## EXERCISE OBJECTIVE
Return the part of the EGFR vaccine article starting with "Tyrosine kinase inhibitor" and going on through "with intramuscular administration.", copied word for word.

++++ EXERCISE TEXT ++++

Research

The effects of DNA formulation and administration route on cancer therapeutic efficacy with xenogenic EGFR DNA vaccine in a lung cancer animal model

Ming-Derg Lai^1,2,3 , Meng-Chi Yen² , Chiu-Mei Lin^4,5 , Cheng-Fen Tu¹ , Chun-Chin Wang⁶ , Pei-Shan Lin⁶ , Huei-Jiun Yang¹ and Chi-Chen Lin^6,7

¹  Department of Biochemistry and Molecular Biology, College of Medicine, National Cheng Kung University, Taiwan

²  Institute of Basic Medicine, College of Medicine, National Cheng Kung University, Taiwan

³  Center for Gene Regulation and Signal Transduction Research, National Cheng Kung University, Tainan, Taiwan

⁴  School of Medicine, College of Medicine, Taipei Medical University, Taipei, Taiwan

⁵  Department of Emergency Medicine, Shin Kong Wu Ho-Su Memorial Hospital, Taipei, Taiwan, R.O.C

⁶  Institute of Medical Technology, College of Life Science, National Chung Hsing University, Taiwan

⁷  Department of Medical Research and Education, Taichung-Veterans General Hospital, Taichung, Taiwan

author email corresponding author email

Genetic Vaccines and Therapy 2009, 7:2doi:10.1186/1479-0556-7-2

Published:	30 January 2009

Abstract

Background

Tyrosine kinase inhibitor gefitinib is effective against lung cancer cells carrying mutant epidermal growth factor receptor (EGFR); however, it is not effective against lung cancer carrying normal EGFR. The breaking of immune tolerance against self epidermal growth factor receptor with active immunization may be a useful approach for the treatment of EGFR-positive lung tumors. Xenogeneic EGFR gene was demonstrated to induce antigen-specific immune response against EGFR-expressing tumor with intramuscular administration.

++++ INPUT DATA ++++

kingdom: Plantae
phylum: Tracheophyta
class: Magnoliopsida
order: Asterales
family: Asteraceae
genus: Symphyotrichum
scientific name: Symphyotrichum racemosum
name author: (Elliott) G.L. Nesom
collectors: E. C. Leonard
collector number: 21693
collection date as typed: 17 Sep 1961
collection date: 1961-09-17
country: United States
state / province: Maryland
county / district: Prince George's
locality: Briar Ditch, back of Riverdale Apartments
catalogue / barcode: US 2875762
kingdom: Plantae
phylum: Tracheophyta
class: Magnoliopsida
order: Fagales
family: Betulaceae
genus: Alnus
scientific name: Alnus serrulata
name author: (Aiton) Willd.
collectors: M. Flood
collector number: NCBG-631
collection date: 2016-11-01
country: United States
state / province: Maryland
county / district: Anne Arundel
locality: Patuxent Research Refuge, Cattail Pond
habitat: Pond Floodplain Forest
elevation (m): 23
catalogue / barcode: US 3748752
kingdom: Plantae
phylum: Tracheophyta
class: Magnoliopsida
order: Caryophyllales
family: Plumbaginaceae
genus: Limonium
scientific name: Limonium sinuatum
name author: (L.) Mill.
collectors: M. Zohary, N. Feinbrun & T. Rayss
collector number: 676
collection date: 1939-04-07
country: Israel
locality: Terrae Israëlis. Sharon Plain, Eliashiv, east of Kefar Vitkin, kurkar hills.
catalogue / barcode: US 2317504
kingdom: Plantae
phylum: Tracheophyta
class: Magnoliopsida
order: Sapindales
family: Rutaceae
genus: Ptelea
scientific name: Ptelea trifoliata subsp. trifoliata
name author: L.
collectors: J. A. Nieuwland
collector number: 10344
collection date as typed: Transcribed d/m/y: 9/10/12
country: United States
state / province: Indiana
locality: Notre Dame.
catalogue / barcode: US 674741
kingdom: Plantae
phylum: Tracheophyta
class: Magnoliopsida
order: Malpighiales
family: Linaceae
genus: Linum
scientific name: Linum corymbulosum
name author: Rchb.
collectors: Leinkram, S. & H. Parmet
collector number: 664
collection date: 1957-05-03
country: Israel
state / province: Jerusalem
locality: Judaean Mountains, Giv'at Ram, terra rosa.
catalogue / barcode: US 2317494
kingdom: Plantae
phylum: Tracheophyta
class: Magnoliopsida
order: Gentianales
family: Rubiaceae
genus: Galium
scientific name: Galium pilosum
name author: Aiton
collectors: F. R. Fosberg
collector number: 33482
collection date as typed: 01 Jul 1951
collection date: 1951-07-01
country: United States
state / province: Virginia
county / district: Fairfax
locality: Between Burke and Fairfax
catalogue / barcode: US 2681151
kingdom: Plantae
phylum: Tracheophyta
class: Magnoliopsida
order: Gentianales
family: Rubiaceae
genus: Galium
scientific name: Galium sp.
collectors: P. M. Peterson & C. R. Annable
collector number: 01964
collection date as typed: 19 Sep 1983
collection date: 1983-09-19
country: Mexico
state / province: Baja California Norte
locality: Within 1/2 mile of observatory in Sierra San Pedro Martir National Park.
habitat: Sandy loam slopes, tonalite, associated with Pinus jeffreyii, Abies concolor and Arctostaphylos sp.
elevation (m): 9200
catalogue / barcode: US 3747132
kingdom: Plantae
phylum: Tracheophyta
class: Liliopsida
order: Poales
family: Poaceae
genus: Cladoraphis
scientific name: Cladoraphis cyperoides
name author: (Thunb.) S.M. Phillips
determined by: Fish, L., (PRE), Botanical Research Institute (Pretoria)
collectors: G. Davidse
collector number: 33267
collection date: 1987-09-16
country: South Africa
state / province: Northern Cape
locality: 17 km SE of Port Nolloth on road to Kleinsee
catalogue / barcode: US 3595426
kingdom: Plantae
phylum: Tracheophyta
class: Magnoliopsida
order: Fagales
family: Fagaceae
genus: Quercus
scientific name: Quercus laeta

++++

## OUTPUT OF THE EXERCISE
Tyrosine kinase inhibitor gefitinib is effective against lung cancer cells carrying mutant epidermal growth factor receptor (EGFR); however, it is not effective against lung cancer carrying normal EGFR. The breaking of immune tolerance against self epidermal growth factor receptor with active immunization may be a useful approach for the treatment of EGFR-positive lung tumors. Xenogeneic EGFR gene was demonstrated to induce antigen-specific immune response against EGFR-expressing tumor with intramuscular administration.